Text
########
Cant, or humbug, is far worse than hypocrisy: for if by hypocrisy, we mean a failure to live up to our professed moral ideals, most of us are hypocrites, and thank goodness for it. A society in which everyone lived up to his moral principles unswervingly would be intolerable, regardless of whether those principles coincided. Apart from the fact that no mesh of such principles could ever be fine enough to catch all of life’s infinitely variable exigencies, a person of no moral weakness whatever, while perhaps admirable in the abstract, would be an uncomfortable, even frightening, person to meet. It is good not to be a liar; but never to lie is to be an unsocial being, with as much feeling as an automaton.
Without hypocrisy, there would be no gossip; without gossip, there would be no literature and precious little conversation. The dose of hypocrisy necessary to maintain social intercourse is a matter of judgment, for while many individual instances of hypocrisy are reprehensible and properly the subject of adverse comment, and some instances are beyond the pale, hypocrisy is as necessary to human existence as love or laughter. We should never forget La Rochefoucauld’s dictum that hypocrisy is the tribute that vice pays to virtue: but at least he knows that there is a difference. The only effective way to eliminate hypocrisy entirely from human affairs is to have no moral standards.
########
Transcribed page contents
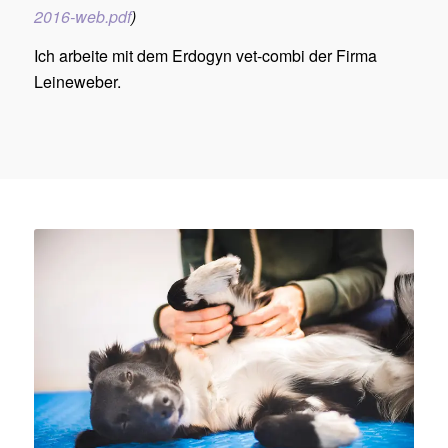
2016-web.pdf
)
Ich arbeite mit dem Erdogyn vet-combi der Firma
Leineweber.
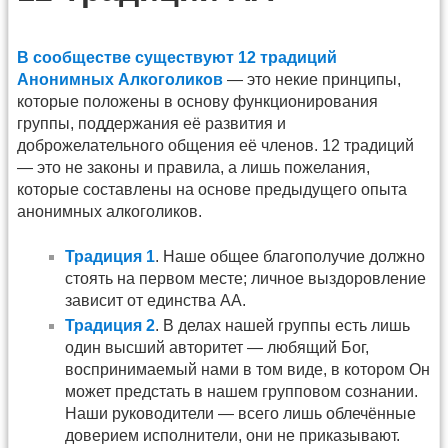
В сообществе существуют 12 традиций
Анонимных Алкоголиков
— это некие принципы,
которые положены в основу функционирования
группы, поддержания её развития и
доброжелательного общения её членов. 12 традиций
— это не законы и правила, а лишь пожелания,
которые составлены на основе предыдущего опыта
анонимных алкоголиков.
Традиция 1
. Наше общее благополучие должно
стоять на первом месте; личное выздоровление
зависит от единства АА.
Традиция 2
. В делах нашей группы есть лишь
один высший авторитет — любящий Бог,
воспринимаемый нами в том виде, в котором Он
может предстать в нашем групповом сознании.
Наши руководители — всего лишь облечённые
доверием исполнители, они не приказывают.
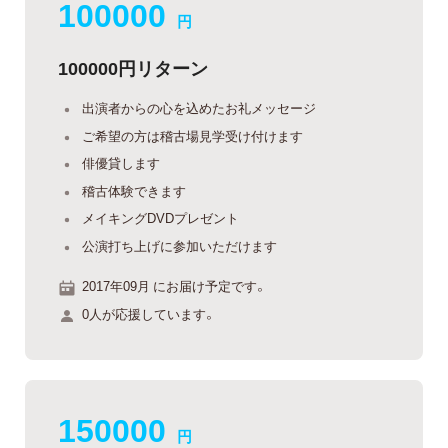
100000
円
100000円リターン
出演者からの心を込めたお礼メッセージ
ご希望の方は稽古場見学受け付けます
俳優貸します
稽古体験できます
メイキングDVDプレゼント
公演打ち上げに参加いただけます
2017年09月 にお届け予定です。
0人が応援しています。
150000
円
########
Using the information
1) In the passage on hypocrisy, what does La Rochefoucauld's dictum call hypocrisy?
2) For each statement, decide whether the passage on hypocrisy supports it, answering yes or no and quoting the deciding words: (a) A society where everyone followed their moral principles without fail would be intolerable. (b) Cant is less harmful than hypocrisy. (c) Removing hypocrisy entirely from human affairs would require having no moral standards.
3) Extend the passage on hypocrisy, picking up after its final sentence.

Task-by-task answers
1) The tribute that vice pays to virtue.

2)
(a) Yes: "A society in which everyone lived up to his moral principles unswervingly would be intolerable"
(b) No: "Cant, or humbug, is far worse than hypocrisy"
(c) Yes: "The only effective way to eliminate hypocrisy entirely from human affairs is to have no moral standards."

3)
Cant is more destructive than hypocrisy because it is harder to expose and because a humbug deceives himself as well as others, while a mere hypocrite retains some awareness; he is a rogue rather than a villain. Cant is the vehement public expression of concern for others, or of anger at an opinion casting doubt on some moral orthodoxy that is not, and cannot be, genuinely felt, its vehemence being a shield for insincerity and lack of confidence in the orthodox opinion. Doctor Johnson defined cant as “a whining pretension to goodness, in formal and affected terms.” Cant is contagious, and, when widespread, it creates an atmosphere in which people are afraid to call it by its name. Arguments then go by default; and if arguments go by default, ludicrous, bad, or even wicked policies result.
I think that we live in an era of cant. I do not say that it is the only such age. But it has never been, at least in my lifetime, as important as it is now to hold the right opinions and to express none of the wrong ones, if one wants to avoid vilification and to remain socially frequentable. Worse still, and even more totalitarian, is the demand for public assent to patently false or exaggerated propositions; refusal to kowtow in such circumstances becomes almost as bad a sin as uttering a forbidden view. One must join in the universal cant—or else.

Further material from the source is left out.